Data -
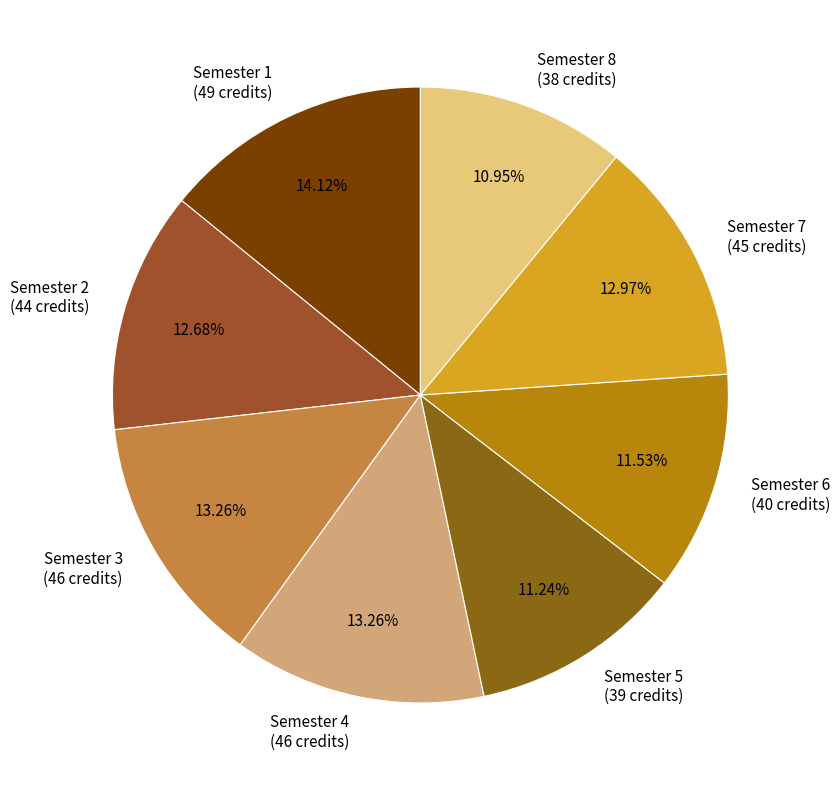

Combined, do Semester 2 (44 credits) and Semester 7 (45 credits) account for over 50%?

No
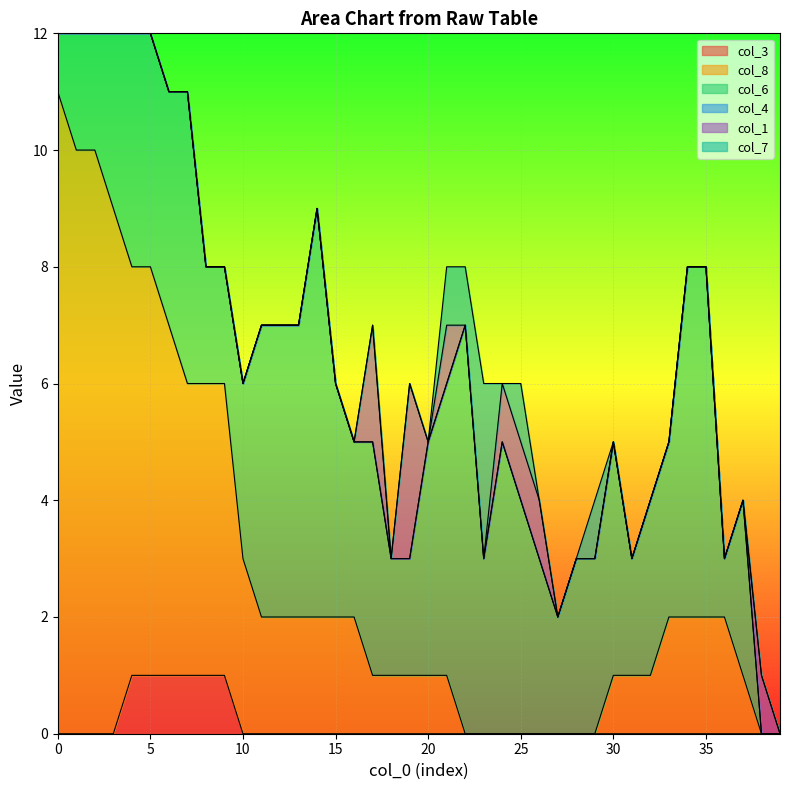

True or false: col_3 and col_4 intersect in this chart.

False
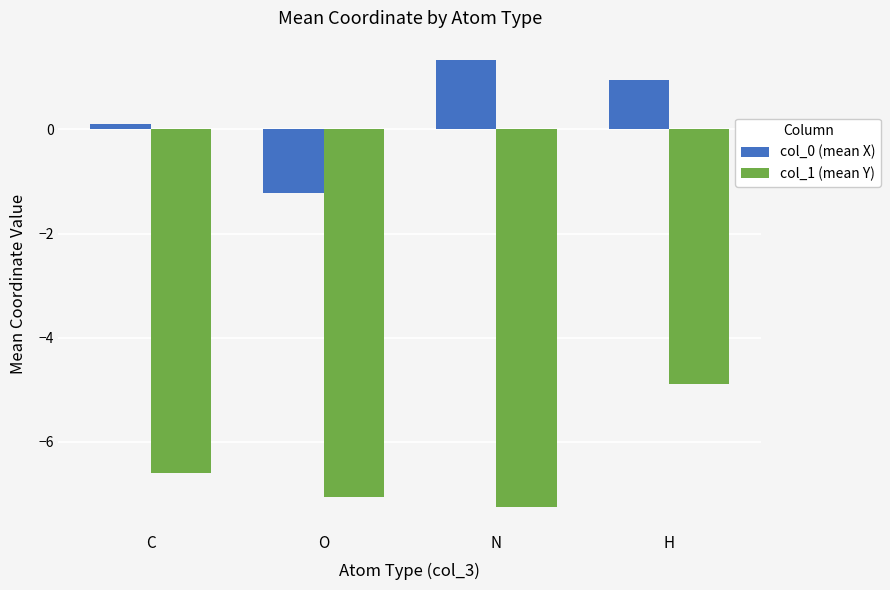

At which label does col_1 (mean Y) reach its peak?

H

Task objective - Copy every line of the records above word for word, leaving out the pictures.

Solution to the problem -
Combined, do Semester 2 (44 credits) and Semester 7 (45 credits) account for over 50%?

No

True or false: col_3 and col_4 intersect in this chart.

False

At which label does col_1 (mean Y) reach its peak?

H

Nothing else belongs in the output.